Streatham MP MP Umunna tabled an amendment to the Queen Speech for Britain to remain in the single market after it quits the European Union.

It was supported by nearly 50 Labours who defied Jeremy Corbyn by not abstaining during the vote last month.

He sacked three shadow ministers – London MPs Catherine West, Ruth Cadbury and Andy Slaughter – who voted in favour of the amendment.

Ms Thornberry, one of Mr Corbyn’s closest allies, accused Mr Umunna and other Labour MPs of “virtue signalling” with the vote, and fighting “faux battles”.


Accusation: Emily Thornberry (Getty Images)

But the former shadow business secretary hit back today, saying: “I’m disappointed because frankly when you do things you believe are right on a principled basis you at least I think can expect to have the benefit of the doubt of some of your colleagues, but actually it’s quite disrespectful of all those people who voted to keep us in the Single Market and also the customs union.”

He also pointed out that he had supported Ms Thornberry when she was engulfed in controversy when she tweeted a picture of the St George’s flag outside a house in Kent during the Rochester and Strood by-election in 2014, with the caption “Image for #Rochester”.

She was forced to resign as a shadow minister over the row.

Mr Umunna, who is now co-chairman of a new cross-party group on EU relations, told the HuffPost UK: “When Emily posted a picture of an England flag when she was the Shadow Attorney General on Twitter and there was an avalanche of comment about what she was signaling by doing so, I didn’t come out and criticise her and jump on the bandwagon, I actually dropped her a line to check that she and her family were OK given the barrage of comment and criticism she was attracting at that point.”

He denied that his stance on Brexit was an issue about the Labour leadership.

“For me this issue goes far beyond party and far beyond any particular individual. It goes to the future of our nation and you have to put the national interest first in that situation,” he added.

Mr Corbyn, shadow Brexit secretary Sir Kier Starmer, and shadow home secretary Diane Abbott, were travelling to Brussels today for talks on Britain’s departure from the EU with European Commission chief negotiator Michel Barnier and his team.

Labour is pushing for a “jobs first Brexit” with full tariff-free access to the single market.

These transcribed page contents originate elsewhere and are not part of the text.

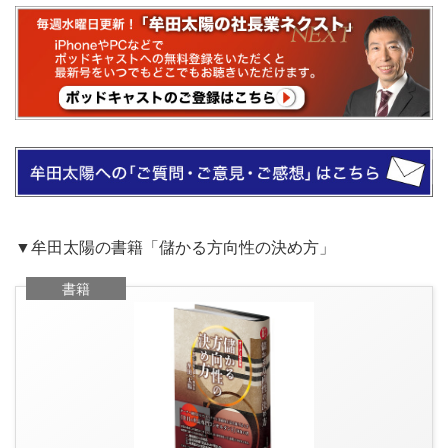
▼牟田太陽の書籍「儲かる方向性の決め方」
書籍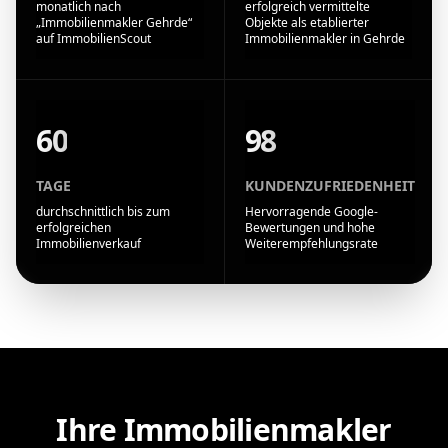
monatlich nach
erfolgreich vermittelte
„Immobilienmakler Gehrde“
Objekte als etablierter
auf ImmobilienScout
Immobilienmakler in Gehrde
60
98
TAGE
KUNDENZUFRIEDENHEIT
durchschnittlich bis zum
Hervorragende Google-
erfolgreichen
Bewertungen und hohe
Immobilienverkauf
Weiterempfehlungsrate
Ihre Immobilienmakler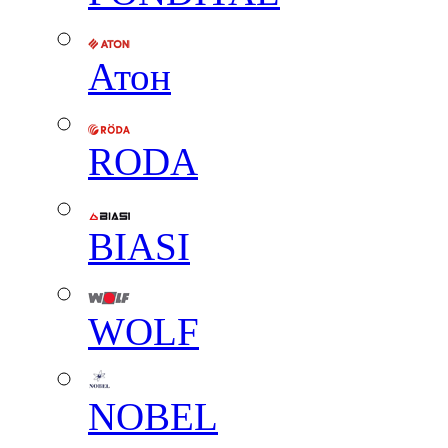
Атон
RODA
BIASI
WOLF
NOBEL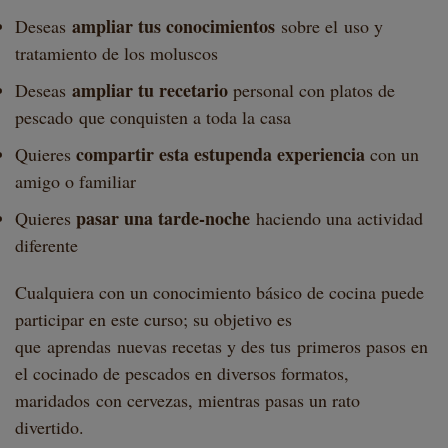
ampliar tus conocimientos
Deseas
sobre el uso y
tratamiento de los moluscos
ampliar tu recetario
Deseas
personal con platos de
pescado que conquisten a toda la casa
compartir esta estupenda experiencia
Quieres
con un
amigo o familiar
pasar una tarde-noche
Quieres
haciendo una actividad
diferente
Cualquiera con un conocimiento básico de cocina puede
participar en este curso; su objetivo es
que aprendas nuevas recetas y des tus primeros pasos en
el cocinado de pescados en diversos formatos,
maridados con cervezas, mientras pasas un rato
divertido.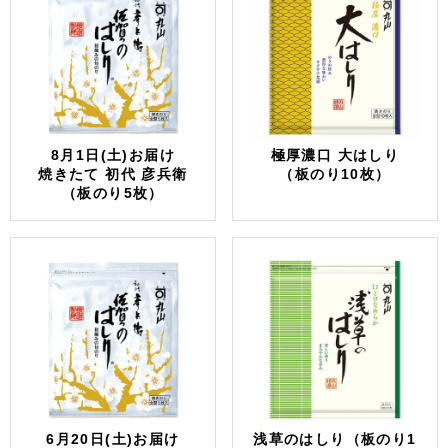
8月1日(土)お届け
極厚濃口 大はしり
焼きたて 初代 彦兵衛
（板のり10枚）
（板のり5枚）
6月20日(土)お届け
浅草のはしり（板のり1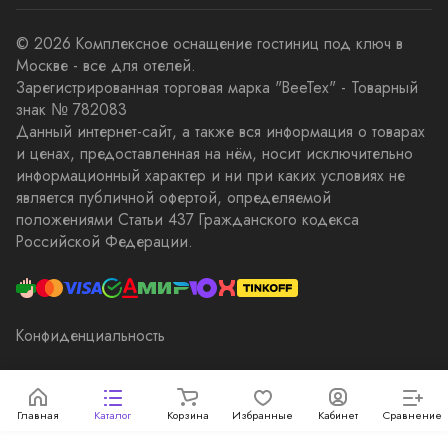
© 2026 Комплексное оснащение гостиниц под ключ в
Москве - все для отелей.
Зарегистрированная торговая марка "BeeTex" - Товарный
знак № 782083
Данный интернет-сайт, а также вся информация о товарах
и ценах, предоставленная на нём, носит исключительно
информационный характер и ни при каких условиях не
является публичной офертой, определяемой
положениями Статьи 437 Гражданского кодекса
Российской Федерации.
Конфиденциальность
Главная
Каталог
Корзина
Избранные
Кабинет
Сравнение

However, it is yet to lay out how it thinks this can be achieved.

The talks today will focus on Phase 1 negotiations including EU and British citizen’s rights, exit obligations and Ireland’s border arrangements.

Mr Corbyn said: “Labour would negotiate a jobs-first Brexit deal which puts the economy, jobs and living standards front and centre. Labour would unilaterally guarantee the rights of EU citizens living in the UK because it’s the right thing to do.”